Elevate their cause?
6 hours ago
8 comments:
Something's just occurred to me about this legislation. If it doesn't affect mothers with small children, isn't that just going to be an incentive to find a local chap to get you up the duff every few years?
That was my first thought.
If we follow that train of thought, it would be better to excuse mothers with one child under 16 than just mothers with one child under 7 - that way they just have another one every 15 years, not every 6.
Even better, treat women the same whether they have kids or not. That way there is no financial incentive to have children at all.
This is the rationale behind the Citizen's Income system.
"The real point is that welfare claimants' have no strong motivation to find a job because they lose more in benefits than they can earn in net wages. Until the Powers That Be grasp this simple fact, all this tinkering achieves nothing."
I CAN'T STAND IT! WHY WHY WHY WHY DOESN'T ANYBODY GET THIS?
"He said the Government was spending an extra £1 billion over the next two years on more Jobcentre advisers"
What a masterstroke! They've created more jobs advising people how to get a job:
"Sorry sir; the only vacancies we have at the moment are for job advisors!"

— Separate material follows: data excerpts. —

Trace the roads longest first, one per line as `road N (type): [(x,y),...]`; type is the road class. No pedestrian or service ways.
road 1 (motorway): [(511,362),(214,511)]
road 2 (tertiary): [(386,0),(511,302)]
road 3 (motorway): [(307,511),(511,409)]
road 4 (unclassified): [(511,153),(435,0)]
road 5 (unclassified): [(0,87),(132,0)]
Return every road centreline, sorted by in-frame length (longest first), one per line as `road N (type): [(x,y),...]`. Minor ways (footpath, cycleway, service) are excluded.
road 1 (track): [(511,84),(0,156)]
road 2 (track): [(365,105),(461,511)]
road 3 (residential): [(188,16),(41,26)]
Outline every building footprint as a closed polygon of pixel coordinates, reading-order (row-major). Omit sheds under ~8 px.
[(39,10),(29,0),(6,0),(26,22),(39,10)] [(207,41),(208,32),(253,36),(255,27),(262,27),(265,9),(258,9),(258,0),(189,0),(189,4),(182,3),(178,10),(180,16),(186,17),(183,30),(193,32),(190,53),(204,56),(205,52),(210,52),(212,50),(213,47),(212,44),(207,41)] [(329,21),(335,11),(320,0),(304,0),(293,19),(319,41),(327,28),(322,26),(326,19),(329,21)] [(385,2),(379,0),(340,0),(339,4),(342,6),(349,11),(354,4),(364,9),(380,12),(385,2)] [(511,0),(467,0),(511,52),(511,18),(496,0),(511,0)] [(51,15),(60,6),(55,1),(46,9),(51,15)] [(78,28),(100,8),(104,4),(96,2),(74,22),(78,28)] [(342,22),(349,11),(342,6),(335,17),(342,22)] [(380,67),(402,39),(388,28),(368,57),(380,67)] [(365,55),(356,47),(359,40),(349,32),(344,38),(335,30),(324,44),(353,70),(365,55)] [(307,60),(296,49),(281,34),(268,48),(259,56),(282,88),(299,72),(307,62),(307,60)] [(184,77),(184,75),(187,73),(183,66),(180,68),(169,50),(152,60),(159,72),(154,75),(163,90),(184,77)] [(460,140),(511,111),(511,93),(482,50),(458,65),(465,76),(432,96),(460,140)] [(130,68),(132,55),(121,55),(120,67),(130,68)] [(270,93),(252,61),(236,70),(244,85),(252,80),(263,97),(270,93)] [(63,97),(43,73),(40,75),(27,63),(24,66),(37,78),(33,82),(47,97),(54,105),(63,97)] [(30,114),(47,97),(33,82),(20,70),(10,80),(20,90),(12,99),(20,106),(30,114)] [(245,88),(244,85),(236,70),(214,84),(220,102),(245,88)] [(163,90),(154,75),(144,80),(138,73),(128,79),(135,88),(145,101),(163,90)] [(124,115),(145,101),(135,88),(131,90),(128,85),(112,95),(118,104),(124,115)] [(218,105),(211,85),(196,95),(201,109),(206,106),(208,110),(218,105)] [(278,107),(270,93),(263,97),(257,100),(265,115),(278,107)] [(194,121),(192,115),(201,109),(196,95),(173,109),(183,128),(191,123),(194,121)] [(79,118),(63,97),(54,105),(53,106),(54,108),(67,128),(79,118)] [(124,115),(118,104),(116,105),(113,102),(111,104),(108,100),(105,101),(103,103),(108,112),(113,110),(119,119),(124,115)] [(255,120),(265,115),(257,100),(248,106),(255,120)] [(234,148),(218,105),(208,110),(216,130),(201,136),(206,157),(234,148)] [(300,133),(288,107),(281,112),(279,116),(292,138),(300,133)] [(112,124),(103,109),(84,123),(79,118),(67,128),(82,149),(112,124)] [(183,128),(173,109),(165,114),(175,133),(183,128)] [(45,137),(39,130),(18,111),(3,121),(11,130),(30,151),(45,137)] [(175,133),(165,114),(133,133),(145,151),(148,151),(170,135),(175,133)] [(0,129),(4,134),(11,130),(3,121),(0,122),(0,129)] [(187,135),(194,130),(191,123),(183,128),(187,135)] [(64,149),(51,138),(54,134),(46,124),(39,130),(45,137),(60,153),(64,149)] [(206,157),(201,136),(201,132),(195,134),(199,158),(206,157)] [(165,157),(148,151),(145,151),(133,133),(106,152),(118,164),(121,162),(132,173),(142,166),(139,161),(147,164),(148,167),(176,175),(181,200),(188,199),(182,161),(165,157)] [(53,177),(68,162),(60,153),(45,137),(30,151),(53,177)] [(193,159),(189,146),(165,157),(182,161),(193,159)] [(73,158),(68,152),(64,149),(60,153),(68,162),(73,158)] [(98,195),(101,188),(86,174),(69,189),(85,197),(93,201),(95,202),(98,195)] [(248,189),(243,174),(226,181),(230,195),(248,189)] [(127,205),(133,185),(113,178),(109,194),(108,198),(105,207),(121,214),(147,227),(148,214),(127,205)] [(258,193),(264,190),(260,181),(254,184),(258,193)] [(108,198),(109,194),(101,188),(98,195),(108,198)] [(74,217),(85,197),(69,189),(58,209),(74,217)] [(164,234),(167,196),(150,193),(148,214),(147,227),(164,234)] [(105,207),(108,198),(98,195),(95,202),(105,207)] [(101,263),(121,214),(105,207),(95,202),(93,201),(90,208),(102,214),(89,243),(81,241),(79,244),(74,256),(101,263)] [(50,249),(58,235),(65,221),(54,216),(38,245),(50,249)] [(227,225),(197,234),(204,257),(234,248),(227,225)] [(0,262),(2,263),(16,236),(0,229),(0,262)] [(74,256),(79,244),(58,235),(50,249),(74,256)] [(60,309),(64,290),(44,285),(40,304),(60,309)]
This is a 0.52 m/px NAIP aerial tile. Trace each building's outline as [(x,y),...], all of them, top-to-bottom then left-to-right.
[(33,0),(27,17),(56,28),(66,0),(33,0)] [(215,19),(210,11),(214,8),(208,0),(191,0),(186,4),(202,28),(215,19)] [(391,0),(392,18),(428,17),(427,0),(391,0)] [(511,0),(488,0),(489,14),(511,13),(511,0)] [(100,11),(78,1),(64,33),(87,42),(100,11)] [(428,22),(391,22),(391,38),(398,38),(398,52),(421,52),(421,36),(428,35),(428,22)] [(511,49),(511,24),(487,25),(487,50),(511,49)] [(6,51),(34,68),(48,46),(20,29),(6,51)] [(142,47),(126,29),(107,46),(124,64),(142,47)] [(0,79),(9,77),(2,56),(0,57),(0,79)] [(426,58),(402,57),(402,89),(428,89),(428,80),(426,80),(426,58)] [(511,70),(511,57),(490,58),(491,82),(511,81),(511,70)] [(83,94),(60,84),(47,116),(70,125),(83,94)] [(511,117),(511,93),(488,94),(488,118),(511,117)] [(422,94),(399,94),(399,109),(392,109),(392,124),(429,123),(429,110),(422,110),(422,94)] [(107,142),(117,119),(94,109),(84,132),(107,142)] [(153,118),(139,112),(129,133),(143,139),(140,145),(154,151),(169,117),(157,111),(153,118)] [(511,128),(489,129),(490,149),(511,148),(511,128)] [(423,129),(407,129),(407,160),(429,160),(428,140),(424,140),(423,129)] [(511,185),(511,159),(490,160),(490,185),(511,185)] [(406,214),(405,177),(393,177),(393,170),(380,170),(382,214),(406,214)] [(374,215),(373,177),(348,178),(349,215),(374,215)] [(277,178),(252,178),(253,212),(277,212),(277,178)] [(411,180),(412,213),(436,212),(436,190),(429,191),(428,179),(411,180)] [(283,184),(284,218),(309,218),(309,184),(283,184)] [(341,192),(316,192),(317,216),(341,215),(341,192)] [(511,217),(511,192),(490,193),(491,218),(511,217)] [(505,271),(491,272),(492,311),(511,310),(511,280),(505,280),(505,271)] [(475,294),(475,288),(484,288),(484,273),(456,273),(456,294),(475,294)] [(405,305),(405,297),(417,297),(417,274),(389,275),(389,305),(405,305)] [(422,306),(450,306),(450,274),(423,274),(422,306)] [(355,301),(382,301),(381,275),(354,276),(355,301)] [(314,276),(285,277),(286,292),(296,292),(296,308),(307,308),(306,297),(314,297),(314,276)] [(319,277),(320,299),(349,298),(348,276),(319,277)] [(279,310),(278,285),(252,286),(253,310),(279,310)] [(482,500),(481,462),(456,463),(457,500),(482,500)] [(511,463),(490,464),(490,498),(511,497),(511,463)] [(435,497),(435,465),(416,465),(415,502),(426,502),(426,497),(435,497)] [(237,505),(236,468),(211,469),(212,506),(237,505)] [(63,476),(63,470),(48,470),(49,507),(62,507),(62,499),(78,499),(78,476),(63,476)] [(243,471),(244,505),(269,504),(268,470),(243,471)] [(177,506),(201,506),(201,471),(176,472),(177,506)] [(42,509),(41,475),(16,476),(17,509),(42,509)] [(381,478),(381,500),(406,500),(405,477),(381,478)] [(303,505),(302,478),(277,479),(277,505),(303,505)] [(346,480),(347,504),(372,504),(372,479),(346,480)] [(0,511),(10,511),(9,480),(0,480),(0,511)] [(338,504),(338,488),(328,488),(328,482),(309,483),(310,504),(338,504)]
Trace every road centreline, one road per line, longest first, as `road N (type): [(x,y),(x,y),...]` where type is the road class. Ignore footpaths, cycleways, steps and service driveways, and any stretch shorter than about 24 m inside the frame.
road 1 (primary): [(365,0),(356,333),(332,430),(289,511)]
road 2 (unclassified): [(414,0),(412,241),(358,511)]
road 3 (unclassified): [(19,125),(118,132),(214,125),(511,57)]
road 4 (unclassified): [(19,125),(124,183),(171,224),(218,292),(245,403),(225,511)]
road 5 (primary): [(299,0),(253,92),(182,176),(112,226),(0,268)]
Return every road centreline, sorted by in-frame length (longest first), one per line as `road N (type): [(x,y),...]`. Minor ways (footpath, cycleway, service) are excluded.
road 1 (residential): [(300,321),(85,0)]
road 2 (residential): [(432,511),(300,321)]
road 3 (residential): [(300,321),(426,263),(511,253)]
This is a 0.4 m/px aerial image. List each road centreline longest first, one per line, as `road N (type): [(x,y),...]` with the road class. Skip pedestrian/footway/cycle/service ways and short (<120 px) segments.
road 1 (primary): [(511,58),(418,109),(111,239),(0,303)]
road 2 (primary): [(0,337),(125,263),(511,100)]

I don't think it's quite as many as 20k 'workers'. £25K salary, yes, but with on-costs (pensions done't forget) you can at least triple this. So say 666.67 extra workers.
(PS I think I've fixed my post)
L, a more sophisticated calculation would reduce their salaries by the tax and NI that is deducted and increase it again by pension promises. By and large, the two net off to nil.
There are also premises costs, lighting, computers, stationery and so on, but as the original figure of £1 bn is within a huge margin of error either way (if not completely plucked out of the air, like the £1 bn for the two-year mortgage holidays), the only sensible course of action is to take it at face value.
1 billion. Just about the same sum the service chiefs are squabbling about to save the Harrier force. Something I would suggest that is far more urgently needed than yet more useless mouths.
RM, I have pencilled you in as Defence Minister in my 'Bloggers Cabinet.